Each day may be different: Be flexible. Don’t assume what worked yesterday will necessarily work today. Many factors influence troubling behaviors. The natural progression of the disease changes behaviors and how to respond to them.
Your siblings might have more concern for your father than your mother: One strategy is to focus on your father’s welfare which may be the tipping point to convince your siblings to seek some help. Part of that strategy would be to increase their awareness of the risks caregiving can have on one’s physical and mental health. We know that family care givers frequently are depressed. Forty to 70 per cent have clinically significant symptoms. About a quarter to half of these caregivers meet the diagnostic criteria for major depression.

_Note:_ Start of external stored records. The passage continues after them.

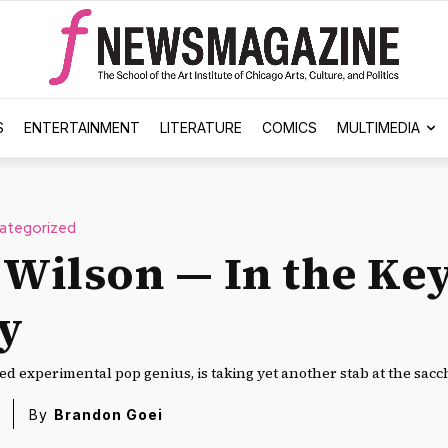
S
ENTERTAINMENT
LITERATURE
COMICS
MULTIMEDIA
ategorized
 Wilson — In the Key
y
ed experimental pop genius, is taking yet another stab at the sacc
By
Brandon Goei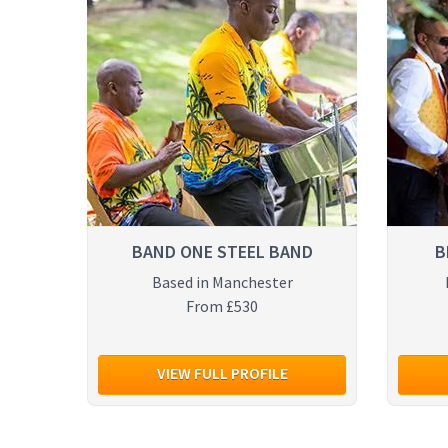
BAND ONE STEEL BAND
B
Based in Manchester
From £530
VIEW FULL PROFILE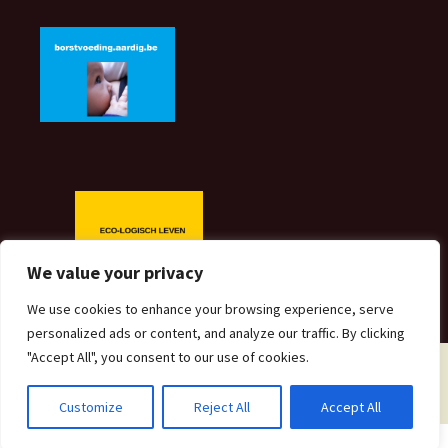
We value your privacy
We use cookies to enhance your browsing experience, serve
personalized ads or content, and analyze our traffic. By clicking
"Accept All", you consent to our use of cookies.
Proudly powered by WordPress
Customize
Reject All
Accept All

Older caregivers in particular put their own health at risk: They report not getting enough sleep, poor eating habits, lack of exercise and not stopping when ill. They also report ignoring their own health by postponing or avoiding medical appointments for themselves. Studies confirm that caregivers also are at risk for depression and excessive use of alcohol, tobacco, and other drugs.
Fortunately there are some documented coping strategies that may be relevant for your father:
Seek and accept help. This may be the most important. Be realistic about the demands, responsibilities and your level of fatigue.
Use stress reduction techniques such as prayer, mediation, yoga and tai chi.
Get enough rest and good nutrition.
Exercise, even if it’s only 10 minutes a day. Go for a walk around the block.
Take some time off and a vacation from guilt.
Engage in pleasant nurturing activities such as reading a good book, listening to music or taking a warm bath.
Seek out and join a support group for caregivers and family members.
For more resources in the Los Angeles area go to Alzheimer’s, Greater Los Angeles at https://www.alzgla.org/. To find an Alzheimer’s Association in another geographic area, see https://www.alz.org and type your zip code and state.
L.J., Thank you for your important question. And best wishes for success in getting the help that is needed.